Microsoft Corporation (NASDAQ:MSFT) won a case related to the protection of e-mails stored overseas on Thursday. The Court of Appeals ruled that the U.S. government cannot force the company to turn over e-mails stored in Ireland as part of a drug investigation.
The Court of Appeals reverses a 2013 decision, which ordered Microsoft to turn over the e-mails of a suspected drug trafficker. The software giant appealed the decision with an argument that it would create a “global-free-for-all” and foreign government would have the reason to force companies to hand over evidence stored in the United States.
On the other hand, the U.S. government argued that a ruling in favor of the software giant would create a legal loophole, which could be taken advantage of by drug traffickers, hackers, and fraudsters.
In the ruling, U.S. Circuit Judge Susan Carney wrote that the law does not “authorize courts issue and enforce against US-based providers warrants for the seizure of customer emails stored exclusively on foreign servers.”
Other tech companies supported Microsoft in court
Other technology companies including Amazon.com (NASDAQ:AMZN), Apple (NASDAQ:AAPL) and Cisco Systems (NASDAQ:CSCO) supported Microsoft in the court.

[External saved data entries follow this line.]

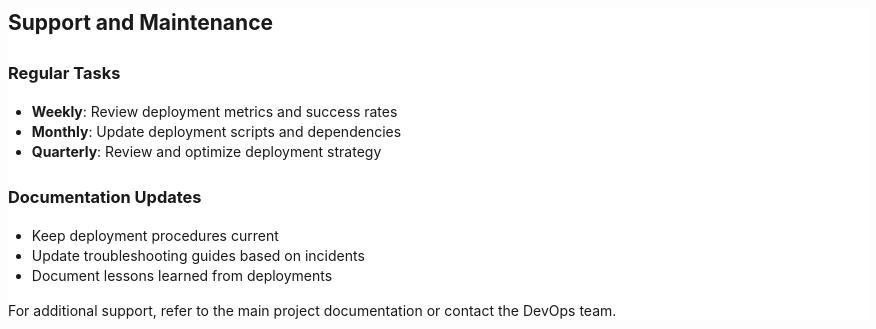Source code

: ## Support and Maintenance

### Regular Tasks
- **Weekly**: Review deployment metrics and success rates
- **Monthly**: Update deployment scripts and dependencies
- **Quarterly**: Review and optimize deployment strategy

### Documentation Updates
- Keep deployment procedures current
- Update troubleshooting guides based on incidents
- Document lessons learned from deployments

For additional support, refer to the main project documentation or contact the DevOps team.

Microsoft together with its partners and competitors in the industry pointed out that providing the U.S. government access to data stored overseas could create a chilling effect on the cloud technology sector, which is growing rapidly.
They also emphasized that it would discourage international clients particularly in government and highly-regulated industries and would prompt them to avoid U.S. cloud providers.
Obtaining evidence through foreign governments
Prosecutors said the process of requesting evidence from foreign governments can be time-consuming. They argued that U.S. law allows them to obtain data directly from companies based in the country that opted to store it in servers located overseas.
The case between Microsoft and the U.S. government is centered on the Electronic Communications Privacy Act of 1986, which was intended to protect users’ privacy. The law was enacted prior to the widespread use of e-mails, instant messages, and social networks. The Court of Appeals explained that the law does not have provisions for the application of warrants overseas.